A Ghost in My Suitcase

A Ghost in My Suitcase
By Vanessa Bates, adapted from the novel by Gabrielle Wang. Barking Gecko Theatre. Melbourne International Arts Festival. Arts Centre Melbourne, Playhouse. 3 – 21 October 2018

Celeste (Alice Keohavong), a French-Chinese Australian girl, travels to China to scatter the ashes of her mother at the mother’s birthplace.  In China, Celeste stays with her grandmother, Por Por (Amanda Ma) and Por Por’s adopted daughter Ting Ting (Yilin Kong), a girl Celeste’s age and grumpy at this intruder.  But Por Por is a ghost hunter, a kind of exorcist, and Celeste will overcome her Aussie scepticism and her fears and discover that she is a ghost hunter too.

The staging, by co-directors Ching Ching Ho and Matt Edgerton, the set design by Zoe Atkinson, and the lighting design by Matthew Marshall are all absolutely outstanding.  Working with media artist Sohan Ariel Hayes, they use brilliant projections and simple multi-purpose structures to create detailed milieus both interior and exterior.  

The stand-outs are a boat trip down a canal in Shanghai, buildings and statuary either side, water rippling under the boat, and the gloomy interior of a haunted mansion.  In the latter, scary use is made of a floating, flailing sheet and a bed that comes to life.  The puppetry consultant is Michael Barlow.   These effects are flawless, smoothly executed and often breath-taking.

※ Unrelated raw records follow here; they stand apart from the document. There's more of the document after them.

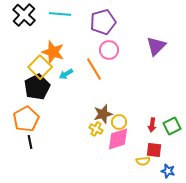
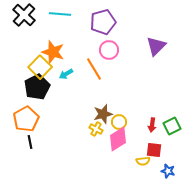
pink diamond: rotated 15 degrees counterclockwise
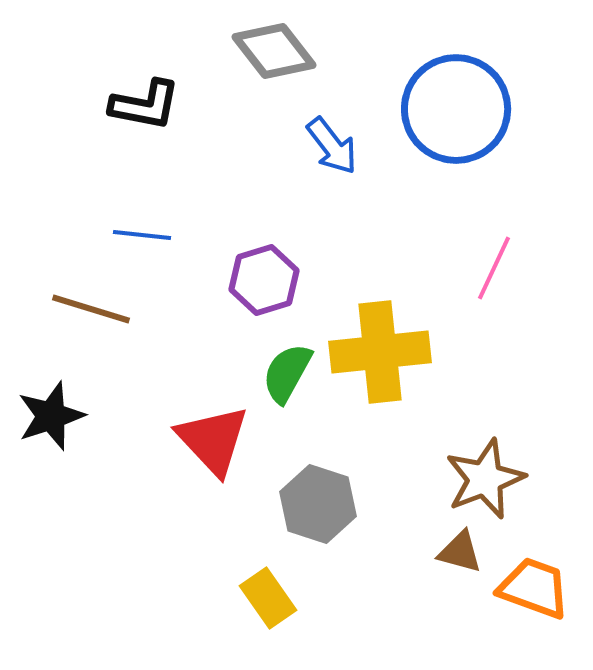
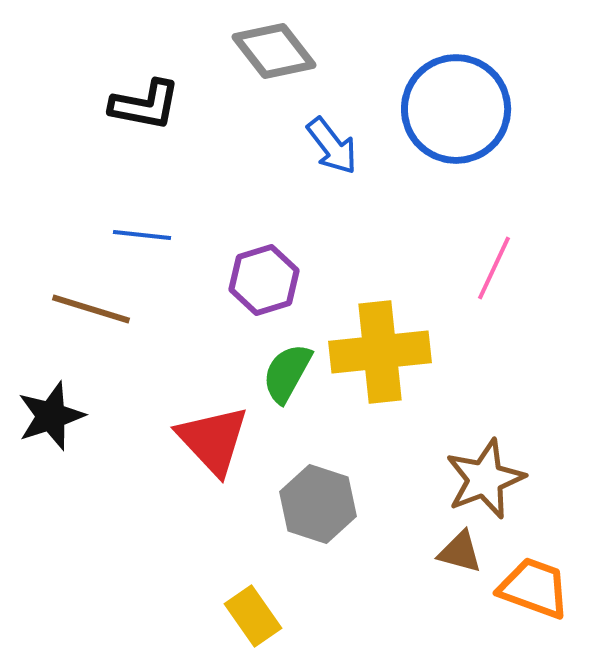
yellow rectangle: moved 15 px left, 18 px down
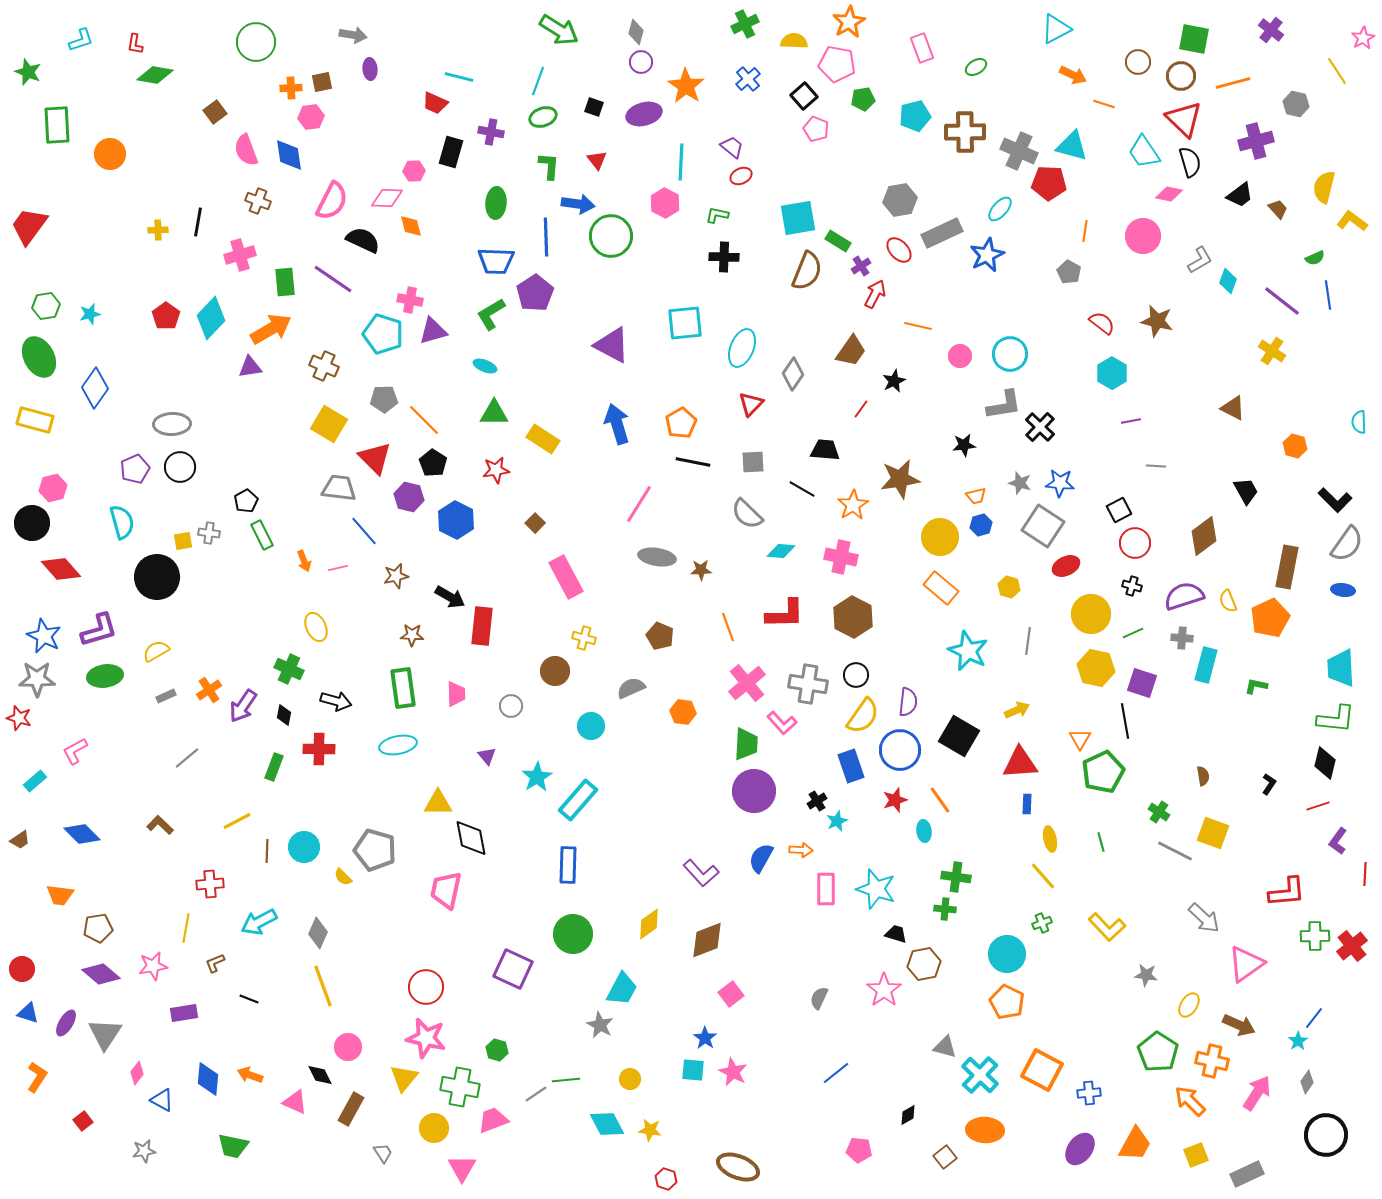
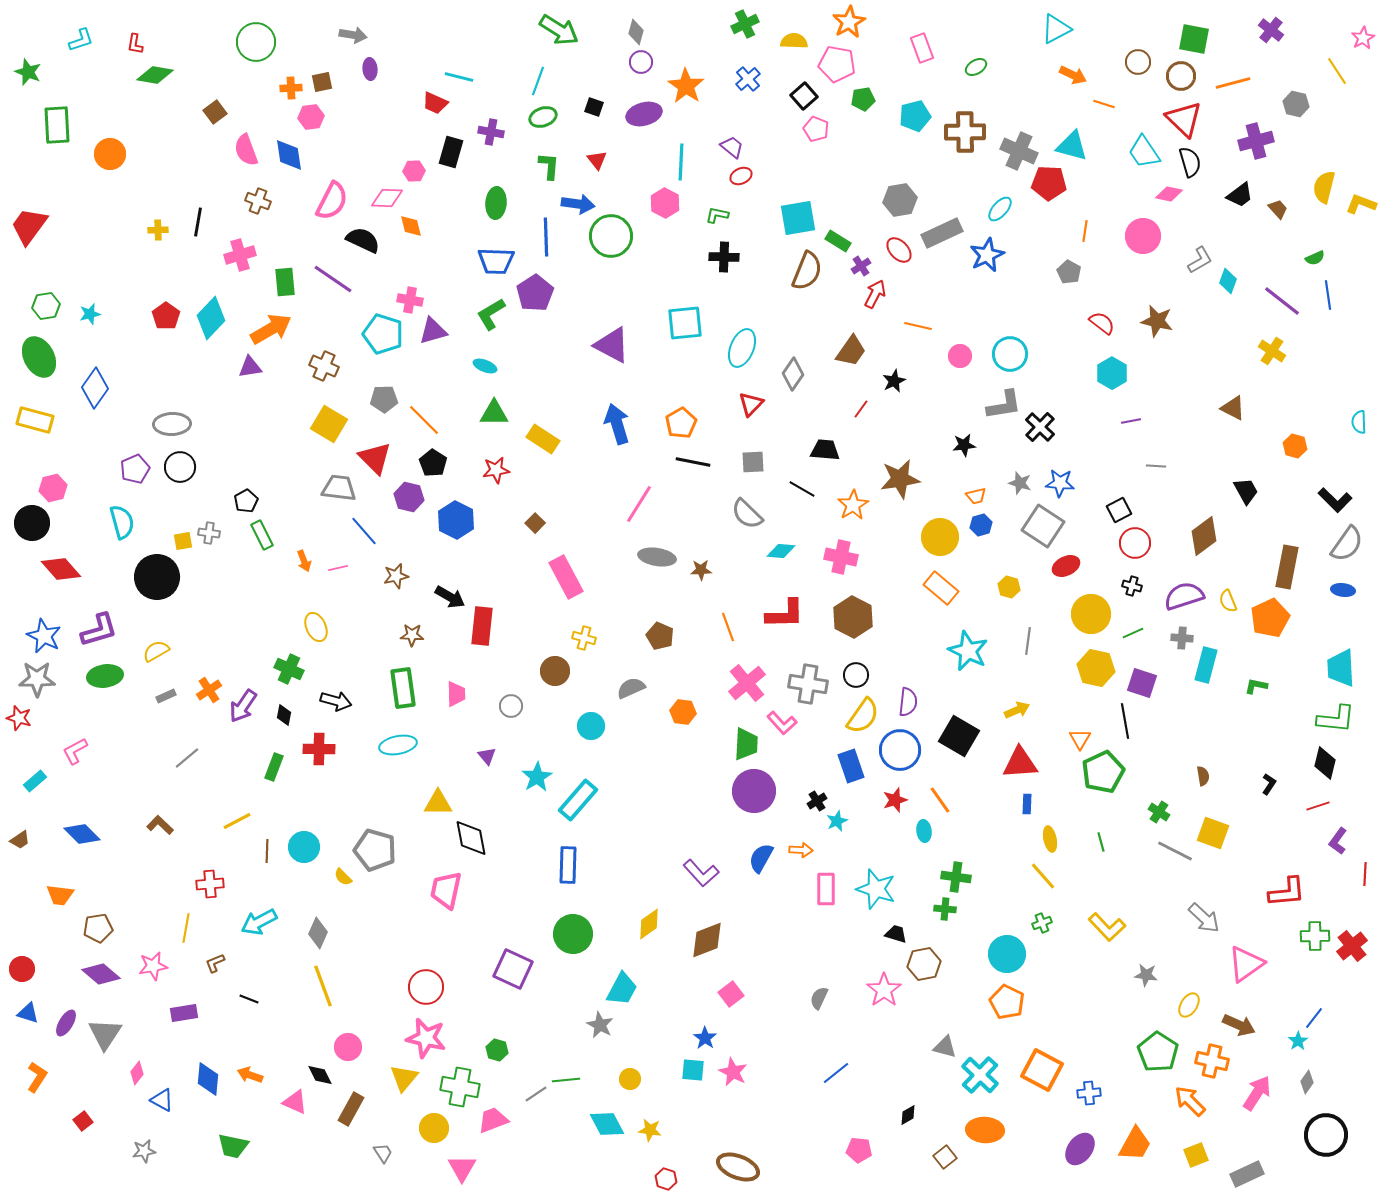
yellow L-shape at (1352, 221): moved 9 px right, 17 px up; rotated 16 degrees counterclockwise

As storytelling and stage drama, however, A Ghost in My Suitcase is disappointing.  Without having read Gabrielle Wang’s award-winning and highly commended novel, I infer that this theatrical adaptation by Vanessa Bates simplifies a complex story that apparently skilfully contrasts two cultures, Chinese and Australian.  It’s a paradox: there’s too much of the book – and not enough.  The potentially rich metaphor of a ghost in one’s suitcase scarcely survives.

Yes, there are sequences of genuinely spooky action, with some ‘martial arts’ fight scenes, choreographed by Andy Fraser, but there is also a lot of static exposition and explaining. 

Frieda Lee and Immanuel Dado as various ghosts and incidental characters acquit themselves well – and Yilin Kong moves with energy and grace as a spirited Ting Ting, but she is not burdened with too much dialogue.  At the same time, an experienced performer like Amanda Ma as Por Por can be left standing flat-footed – even in the ghost hunting scenes.  Ms Keohavong, as heroine Celeste, compensates by being over-bright and ingratiating while narrating the story for us - or often within scenes. 

Once we – and especially children, for whom this show is primarily intended - get past the ‘wow’ factor of the wonderful projections, lighting and the music and sound design by Rachael Dease, and attend to the story, we realise that the story qua story is moving pretty slowly, without much friction or culture clash.  The central emotional theme of Celeste bringing her mother ‘home’ gets subsumed in encounters with ghosts and complex family backstory (more explaining), and it’s a long time before Celeste’s newly discovered skills pay off.

Despite three years development, this adaptation opts for too much telling and not enough showing, and the result is – visual and technical achievements aside –solemn, static and rather saccharine storytelling.